LastPass captured the headlines, but seven other confirmed victims tell the harder story. Recorded Future, Tanium, Jamf, Sprout Social, Gong, Insurity, and HackerOne were all caught in the same supply chain trap. Furthermore, HackerOne — a platform whose entire purpose is managing security vulnerability disclosures — was compromised through a market intelligence integration. In short, if that does not settle the debate about whether sophisticated security teams are immune to this attack class, nothing will.

The stolen data across all victims consisted of standard CRM contents: business contacts, sales communications, pricing details, opportunity notes, and support case records. No payment card data, no passwords. Meanwhile, Icarus used compromised Australian retail domains as extortion channels and directed victims to contact them via Session Messenger — professional criminal infrastructure, not amateur opportunism.

Related: AI Agent Security: The $98M Production Gap Developers Are Ignoring

LastPass Data Breach History Makes This Landing Harder

LastPass vaults were not exposed in this incident — that distinction matters and must be stated plainly. However, it does not erase the accumulated context. In the 2022 breach, attackers stole encrypted vault backups from AWS S3 after compromising a senior DevOps engineer’s home computer via a vulnerable Plex server and using a keylogger to capture the master decryption key. As a result, those stolen vaults were subsequently cracked offline using weak master passwords, enabling cryptocurrency thefts that totaled over $150M through 2025, per FBI findings. Ultimately, LastPass settled a $24.5M class action in 2025.
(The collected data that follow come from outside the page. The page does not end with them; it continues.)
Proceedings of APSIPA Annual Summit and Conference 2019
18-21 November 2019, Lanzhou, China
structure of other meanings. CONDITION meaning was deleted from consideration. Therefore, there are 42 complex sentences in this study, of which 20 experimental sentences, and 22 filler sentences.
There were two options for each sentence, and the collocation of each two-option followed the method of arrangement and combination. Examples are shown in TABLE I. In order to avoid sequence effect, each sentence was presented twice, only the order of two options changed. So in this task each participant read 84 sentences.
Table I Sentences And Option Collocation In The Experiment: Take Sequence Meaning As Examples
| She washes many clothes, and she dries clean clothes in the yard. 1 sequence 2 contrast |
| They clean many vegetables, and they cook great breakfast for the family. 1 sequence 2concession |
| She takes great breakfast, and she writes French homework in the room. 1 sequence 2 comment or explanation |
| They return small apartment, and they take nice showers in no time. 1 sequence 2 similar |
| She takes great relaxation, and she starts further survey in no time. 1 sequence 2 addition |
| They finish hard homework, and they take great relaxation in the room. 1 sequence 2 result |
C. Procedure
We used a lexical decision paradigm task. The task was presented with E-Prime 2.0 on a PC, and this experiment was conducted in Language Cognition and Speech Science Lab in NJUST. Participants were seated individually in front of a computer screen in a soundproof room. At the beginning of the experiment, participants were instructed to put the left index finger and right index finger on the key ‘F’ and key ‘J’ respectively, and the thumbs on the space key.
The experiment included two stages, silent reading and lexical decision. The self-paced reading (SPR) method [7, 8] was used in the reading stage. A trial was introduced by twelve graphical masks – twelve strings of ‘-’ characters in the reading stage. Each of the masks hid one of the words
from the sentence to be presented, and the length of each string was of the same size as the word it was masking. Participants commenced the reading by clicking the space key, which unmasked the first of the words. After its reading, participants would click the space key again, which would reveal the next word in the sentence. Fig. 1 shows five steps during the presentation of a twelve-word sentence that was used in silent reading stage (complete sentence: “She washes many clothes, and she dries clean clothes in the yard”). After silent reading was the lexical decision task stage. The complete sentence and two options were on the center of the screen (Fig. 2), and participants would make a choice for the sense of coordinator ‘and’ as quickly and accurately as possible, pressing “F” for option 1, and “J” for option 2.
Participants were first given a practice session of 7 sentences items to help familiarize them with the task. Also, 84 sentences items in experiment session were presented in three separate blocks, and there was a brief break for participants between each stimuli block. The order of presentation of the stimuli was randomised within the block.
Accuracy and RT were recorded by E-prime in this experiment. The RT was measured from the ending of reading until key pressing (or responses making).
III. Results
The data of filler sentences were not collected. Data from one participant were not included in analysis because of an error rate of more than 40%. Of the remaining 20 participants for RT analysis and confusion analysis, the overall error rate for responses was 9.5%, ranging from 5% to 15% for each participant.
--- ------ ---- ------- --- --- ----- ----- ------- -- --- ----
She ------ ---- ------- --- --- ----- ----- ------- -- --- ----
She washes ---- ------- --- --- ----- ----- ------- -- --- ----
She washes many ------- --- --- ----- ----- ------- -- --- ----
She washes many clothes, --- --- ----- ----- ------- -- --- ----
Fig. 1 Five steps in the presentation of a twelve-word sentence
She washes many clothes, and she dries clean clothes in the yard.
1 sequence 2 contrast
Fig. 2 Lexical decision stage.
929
Additionally, this breach adds contact and support data to an already battered trust ledger. Users migrating to Bitwarden or 1Password will point to the cumulative pattern, not this specific incident. That is a reasonable conclusion. The vaults held — but the question of whether LastPass deserves continued trust is legitimate.

Key Takeaways

  • The Klue breach was a supply chain attack. LastPass’s own infrastructure was not compromised — but customer contact and support data leaked through a third-party OAuth integration.
  • OAuth tokens held by SaaS vendors are attack surfaces. If your vendor is breached, attackers inherit those tokens and the access they carry — no authentication required on your end.
  • Legacy credentials are a universal liability. The Klue entry point was a forgotten integration account created for prototyping. Audit and deactivate unused credentials now.
  • HackerOne, Recorded Future, and Tanium were also victims — security expertise does not make you immune to supply chain OAuth exposure.
  • Audit your active OAuth grants across all SaaS integrations. Revoke any Klue-related tokens immediately. For all future integrations, enforce least-privilege scoping — request only the permissions the integration actually needs.